I've decided it would be much easier to be a mom right now if I had two kids. At the moment, booga bear is wandering around the house in distress crying because his dad just left. It's the same way when I leave. Because we're just a family of 3, we are the center of his world and he thinks we exist to play with him all day. I like playing with him, but not all day, and if I'm not playing with him or following him around outside, he's usually pulling on me and doing his whiny cry, which escalates into his uncontrollable cry. It's really annoying.
One day a few weeks ago was particularly bad. I couldn't do anything without him trying to loudly get my attention. He was okay outside, walking around and around the apartment building, but it was raining. I thought to myself, I need another kid! Fortunately, I knew where to find one because there is another little boy who lives in our building that gets super excited every time he sees booga bear. So we knocked on his door and invited him to play, and as soon his mom left, shazam! Two happy kids. The contentedness wand was instantly waved over my house.
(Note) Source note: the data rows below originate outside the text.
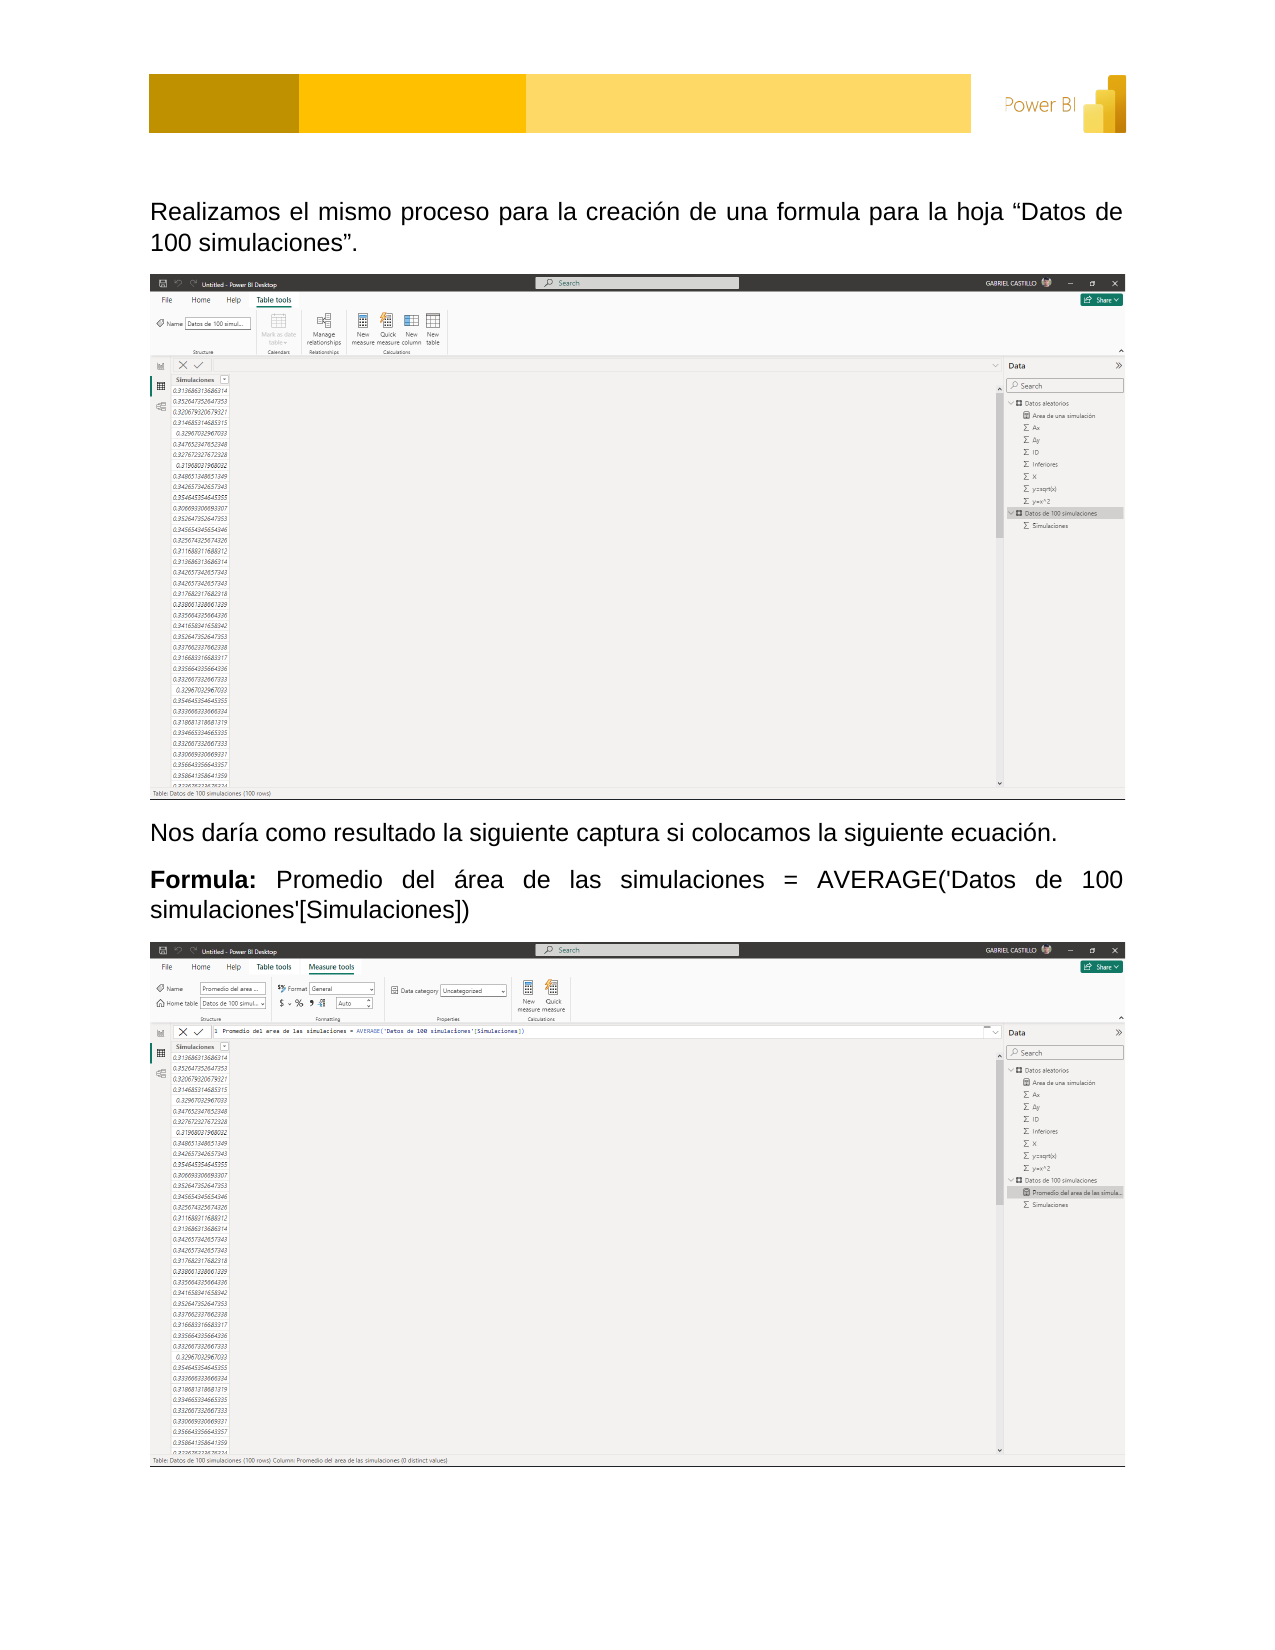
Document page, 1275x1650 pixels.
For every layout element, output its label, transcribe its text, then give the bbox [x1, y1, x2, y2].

picture [1005, 75, 1127, 133]
text Formula: Promedio del área de las simulaciones = AVERAGE('Datos de 100 simulaciones'[Simulaciones]) [150, 864, 1125, 924]
text Realizamos el mismo proceso para la creación de una formula para la hoja “Datos de 100 simulaciones”. [150, 197, 1125, 256]
picture [150, 942, 1125, 1467]
text Nos daría como resultado la siguiente captura si colocamos la siguiente ecuación. [150, 817, 1125, 846]
picture [150, 274, 1125, 800]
So, I'm pining after something I'm not going to get anytime soon: closely spaced children, a.k.a. instant playmates--and ones who don't have to coordinate schedules. I'm sure the initial transition to two kids would be hard, because newborns are a lot of work, but eventually it would work nicely. It feels vindicating to have evidence that the female body's natural tendency to supply lots of chances to have kids close together is not some sort of built-in torture mechanism, but actually provides some benefits. Why have I not heard about this before?